Driving is always a concern with any neurological diagnosis. The diagnosis of Parkinsons disease does not mean that people must stop driving, but this is an ongoing discussion, and should be with the spouse or other family members about how the driving is going for the person who has that diagnosis of Parkinsons disease. It should be an ongoing and frank discussion with their doctor as well. As I mentioned earlier, some of the medications can have side effects of drowsiness, and as a consequence that could have an impact on driving. Some people with Parkinsons disease do have cognitive changes, not all, but these cognitive changes could also have an impact on safe driving. Things like judging distances; how far is that car in front of me? When do I need to put my foot on the break to slow down to make that turn? These kinds of issues can be affected by Parkinsons disease. So it's an ongoing question that needs to be attended to and discussed by everybody concerned. There are some cases when people with Parkinsons disease are having difficulty and I do suggest or instruct that they need to discontinue driving. That's unusual, but it does occur.
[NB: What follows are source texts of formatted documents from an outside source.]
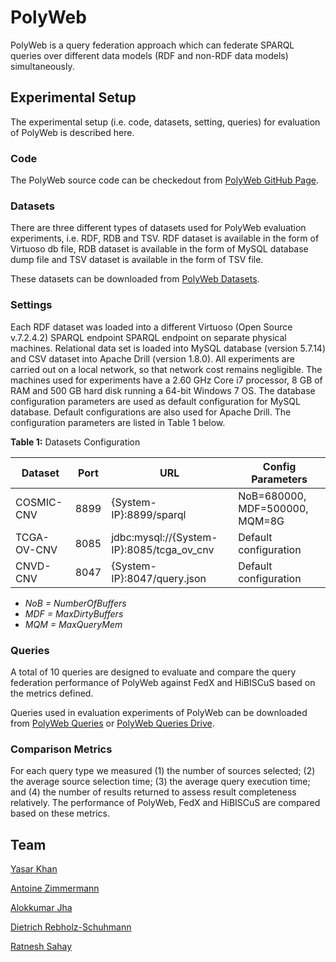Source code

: # PolyWeb
PolyWeb is a query federation approach which can federate SPARQL queries over different data models (RDF and non-RDF data models) simultaneously.

## Experimental Setup
The experimental setup (i.e. code, datasets, setting, queries) for evaluation of PolyWeb is described here.

### Code
The PolyWeb source code can be checkedout from [PolyWeb GitHub Page](https://github.com/yasarkhangithub/PolyWeb). 

### Datasets
There are three different types of datasets used for PolyWeb evaluation experiments, i.e. RDF, RDB and TSV. RDF dataset is available in the form of Virtuoso db file, RDB dataset is available in the form of MySQL database dump file and TSV dataset is available in the form of TSV file.

These datasets can be downloaded from [PolyWeb Datasets](https://goo.gl/TkoObW).

### Settings
Each RDF dataset was loaded into a different Virtuoso (Open Source v.7.2.4.2) SPARQL endpoint SPARQL endpoint on separate physical machines. Relational data set is loaded into MySQL database (version 5.7.14) and CSV dataset into Apache Drill (version 1.8.0). All experiments are carried out on a local network, so that network cost remains negligible. The machines used for experiments have a 2.60 GHz Core i7 processor, 8 GB of RAM and 500 GB hard disk running a 64-bit Windows 7 OS. The database configuration parameters are used as default configuration for MySQL database. Default configurations are also used for Apache Drill. The configuration parameters are listed in Table 1 below.

**Table 1:** Datasets Configuration

| Dataset       | Port           | URL  | Config Parameters  |
| ------------- |-------------| -----| -----|
| COSMIC-CNV      | 8899 | {System-IP}:8899/sparql | NoB=680000, MDF=500000, MQM=8G |
| TCGA-OV-CNV      | 8085      |   jdbc:mysql://{System-IP}:8085/tcga_ov_cnv | Default configuration |
| CNVD-CNV | 8047      |    {System-IP}:8047/query.json | Default configuration |

- *NoB = NumberOfBuffers*
- *MDF = MaxDirtyBuffers*
- *MQM = MaxQueryMem*

### Queries
A total of 10 queries are designed to evaluate and compare the query federation performance of PolyWeb against FedX and HiBISCuS based on the metrics defined.

Queries used in evaluation experiments of PolyWeb can be downloaded from [PolyWeb Queries](https://github.com/yasarkhangithub/PolyWeb/tree/master/polyweb_queries) or [PolyWeb Queries Drive](https://goo.gl/LQG7Qb). 

### Comparison Metrics
For each query type we measured (1) the number of sources selected; (2) the average source selection time; (3) the average query execution time;  and (4) the number of results returned to assess result completeness relatively. The performance of PolyWeb, FedX and HiBISCuS are compared based on these metrics.

## Team

[Yasar Khan](https://www.insight-centre.org/users/yasar-khan)

[Antoine Zimmermann](https://www.emse.fr/~zimmermann/)

[Alokkumar Jha](https://www.insight-centre.org/users/alok-kumar)

[Dietrich Rebholz-Schuhmann](https://www.insight-centre.org/users/dietrich-rebholz-schuhmann)

[Ratnesh Sahay](https://www.insight-centre.org/users/ratnesh-sahay)
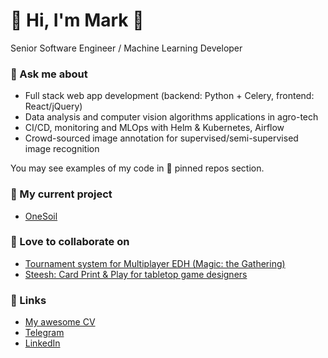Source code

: # 👋 Hi, I'm Mark 👋 

Senior Software Engineer / Machine Learning Developer 

### 💬 Ask me about

 - Full stack web app development (backend: Python + Celery, frontend: React/jQuery)
 - Data analysis and computer vision algorithms applications in agro-tech
 - CI/CD, monitoring and MLOps with Helm & Kubernetes, Airflow
 - Crowd-sourced image annotation for supervised/semi-supervised image recognition

You may see examples of my code in 📌 pinned repos section.

### 🔭 My current project

 - [OneSoil](https://onesoil.ai/en)

### 🌱 Love to collaborate on

 - [Tournament system for Multiplayer EDH (Magic: the Gathering)](https://gitlab.com/marqueewinq/edh-pairings)
 - [Steesh: Card Print & Play for tabletop game designers](https://github.com/marqueewinq/steesh)

### 🦋 Links

 - [My awesome CV](https://marqueewinq.url.lol/cv)
 - [Telegram](https://t.me/marqueewinq)
 - [LinkedIn](https://www.linkedin.com/in/marqueewinq/)
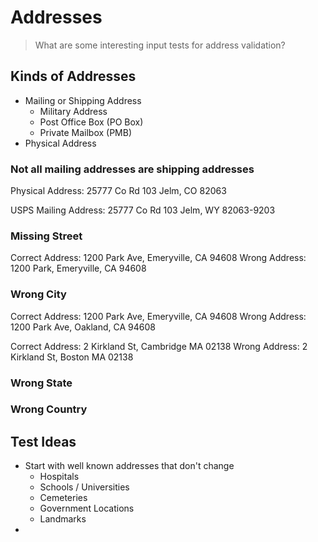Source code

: # Addresses

> What are some interesting input tests for address validation?

## Kinds of Addresses
- Mailing or Shipping Address
    - Military Address
    - Post Office Box (PO Box)
    - Private Mailbox (PMB)
- Physical Address

### Not all mailing addresses are shipping addresses

Physical Address:
25777 Co Rd 103
Jelm, CO 82063

USPS Mailing Address:
25777 Co Rd 103
Jelm, WY 82063-9203

### Missing Street

Correct Address: 1200 Park Ave, Emeryville, CA 94608
Wrong Address: 1200 Park, Emeryville, CA 94608

### Wrong City

Correct Address: 1200 Park Ave, Emeryville, CA 94608
Wrong Address: 1200 Park Ave, Oakland, CA 94608

Correct Address: 2 Kirkland St, Cambridge MA 02138
Wrong Address: 2 Kirkland St, Boston MA 02138


### Wrong State

### Wrong Country


## Test Ideas

- Start with well known addresses that don't change
    - Hospitals
    - Schools / Universities
    - Cemeteries
    - Government Locations
    - Landmarks
-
What organizations are available to Parkinson's patients?

In most communities, there are support organizations, lay support organizations where people can go to meet other people who are affected by Parkinsons disease. Some people find them helpful, some people not. They're not for everybody. Here, from my own practice, my patients who are younger, who are diagnosed under the age of 50, and in some cases the 30's 40's or early 50's, who went to these conventional support groups didn't really identify with some of the people who were there, who were perhaps older and retired and had different concerns. These people who are younger asked that I contact other people within my practice to see if they were interested in forming a group, which we have done. It's called the California Parkinsons Group and it meets on a monthly basis, and people find it very helpful in sharing experiences in coping with work, coping with children, and coping with the treatment of Parkinsons disease. All these are of daily concern to people, and it really is helpful. Outside of meeting with their physician, meeting with me or with other healthcare providers to get some insight from other people. What are they doing in this circumstance? How are they? How are their spouses? How are their kids? Their extended family? How are they all coping with Parkinsons disease? I think it's another important component for many people, not all, but many people who have this diagnosis.